Bei diesen Vorgängen hatte der
Hofpatriarch Mennas die Antiorigenisten unterstützt. Eifersüchtig auf Theodor Askidas,
hatte er erwartet, dass dieser bekannt als Origenist die Unterschrift unter
das Edikt verweigern und damit seine Macht verlieren würde. Es geschah jedoch das
Gegenteil: Askidas unterschrieb (zum Schein?) und behielt seine Schlüsselstellung am
Kaiserhof.
11.3
Der
Drei-Kapitel-Streit
Bischof Theodor Askidas nutzte weiterhin
seinen großen Einfluss bei Hof: Da er selbst Origenist war, wollte er eine weitere
Verfolgung der Origenisten verhindern und wählte dazu ein wirksames Mittel: Er lenkte den
Sinn des Kaisers auf eine andere wichtige Angelegenheit, die ihn fortan ganz in Anspruch
nehmen sollte.
Seit dem Konzil von Chalcedon (s. Kapitel
10) war es immer aussichtsloser geworden, die Monophysiten wieder in die Kirche
zurückzuführen.
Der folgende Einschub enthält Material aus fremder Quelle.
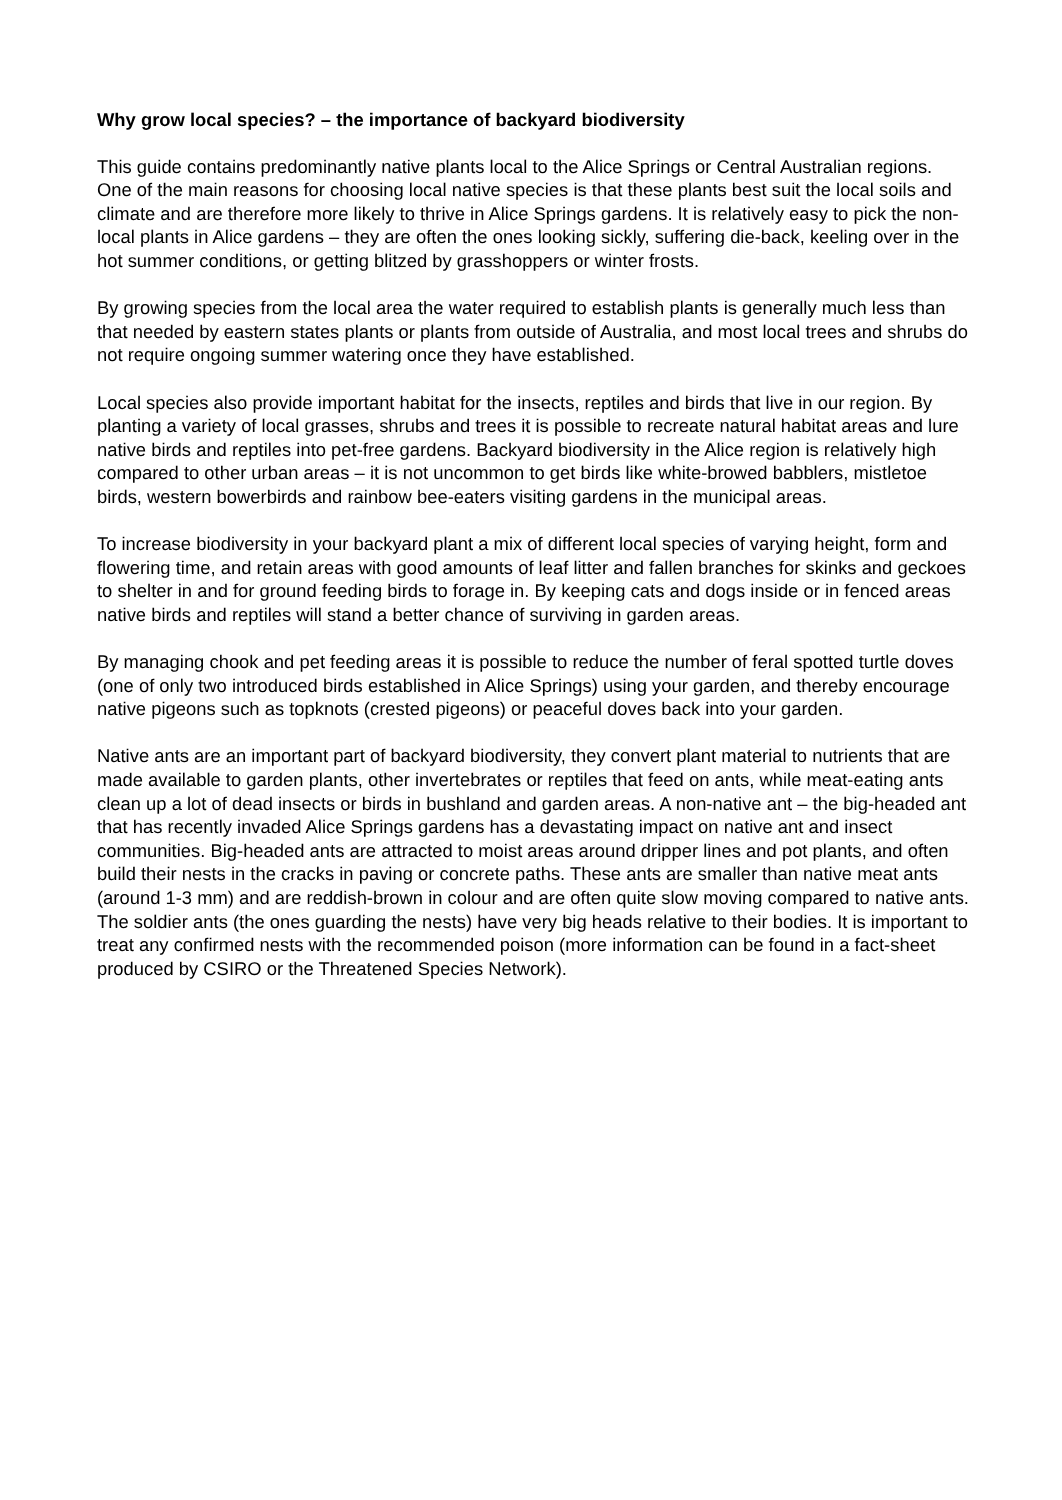Why grow local species? – the importance of backyard biodiversity
This guide contains predominantly native plants local to the Alice Springs or Central Australian regions. One of the main reasons for choosing local native species is that these plants best suit the local soils and climate and are therefore more likely to thrive in Alice Springs gardens. It is relatively easy to pick the non-local plants in Alice gardens – they are often the ones looking sickly, suffering die-back, keeling over in the hot summer conditions, or getting blitzed by grasshoppers or winter frosts.
By growing species from the local area the water required to establish plants is generally much less than that needed by eastern states plants or plants from outside of Australia, and most local trees and shrubs do not require ongoing summer watering once they have established.
Local species also provide important habitat for the insects, reptiles and birds that live in our region. By planting a variety of local grasses, shrubs and trees it is possible to recreate natural habitat areas and lure native birds and reptiles into pet-free gardens. Backyard biodiversity in the Alice region is relatively high compared to other urban areas – it is not uncommon to get birds like white-browed babblers, mistletoe birds, western bowerbirds and rainbow bee-eaters visiting gardens in the municipal areas.
To increase biodiversity in your backyard plant a mix of different local species of varying height, form and flowering time, and retain areas with good amounts of leaf litter and fallen branches for skinks and geckoes to shelter in and for ground feeding birds to forage in. By keeping cats and dogs inside or in fenced areas native birds and reptiles will stand a better chance of surviving in garden areas.
By managing chook and pet feeding areas it is possible to reduce the number of feral spotted turtle doves (one of only two introduced birds established in Alice Springs) using your garden, and thereby encourage native pigeons such as topknots (crested pigeons) or peaceful doves back into your garden.
Native ants are an important part of backyard biodiversity, they convert plant material to nutrients that are made available to garden plants, other invertebrates or reptiles that feed on ants, while meat-eating ants clean up a lot of dead insects or birds in bushland and garden areas. A non-native ant – the big-headed ant that has recently invaded Alice Springs gardens has a devastating impact on native ant and insect communities. Big-headed ants are attracted to moist areas around dripper lines and pot plants, and often build their nests in the cracks in paving or concrete paths. These ants are smaller than native meat ants (around 1-3 mm) and are reddish-brown in colour and are often quite slow moving compared to native ants. The soldier ants (the ones guarding the nests) have very big heads relative to their bodies. It is important to treat any confirmed nests with the recommended poison (more information can be found in a fact-sheet produced by CSIRO or the Threatened Species Network).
Die politische Einheit des Reiches war dadurch ernsthaft bedroht.
Theodor Askidas machte nun dem Kaiser einen
Vorschlag, wie die Monophysiten wieder zu versöhnen seien: Der Kaiser müsse sich nur
eindeutig gegen führende Theologen der antiochenischen Schule aussprechen, die als
Verfechter der Zwei-Naturen Lehre aufgetreten waren. Diesem Rat folgend, erließ Kaiser
Justinian im Jahre 544 (eventuell auch schon im Jahre 543) ein Edikt gegen die sogenannten
"Drei Kapitel". Darin sprach er das Anathem (die Verdammung) über:
a) Person und Schriften des Theodor von
Mopsuestia (er war der Lehrer und geistige Vater des Nestorius), s. Kapitel 13, 2;
b) die Schriften des Theodoret von Cyrus,
in welchen er Cyrill und die Beschlüsse von Ephesus angreift und Nestorius verteidigt, s.
Kapitel 9 und 10;
c) einen ähnlichen Brief des Ibas von
Edessa an den Perser Maris, in welchem er Theodor verteidigt und ebenfalls Cyrill
angreift, s. Kapitel X; (ein Perser als Adressat war aus einem bestimmten Grund
verdächtig: Persien war eine Hochburg der Nestorianer geworden; daß man sie am
persischen Hof unterstützte, war ein Ausdruck politischer Gegnerschaft zum römischen
Reich).
Da das Konzil von Chalcedon (451) Theodoret
von Cyrus und Ibas von Edessa restituiert hatte, wurde es von den Monophysiten des
Nestorianismus bezichtigt. Dieser "Stein des Anstoßes" sollte nun durch die Verwerfung der Drei
Kapitel beseitigt werden. Kaiser Justinian konnte mit dieser
Maßnahme aber noch mehr erzielen:
Kaiserin Theodora war dadurch
zufriedengestellt;
die Origenisten begrüßten die
Verurteilung des Theodor von Mopsuestia, weil er den Origenismus bekämpft hatte;
auch einige Sabaiten, die Gegner der
origenistischen Mönche (s. Kapitel 11, 2), feindeten die Schriften
des Theodor von Mopsuestia an seine Verurteilung war also in ihrem Sinne.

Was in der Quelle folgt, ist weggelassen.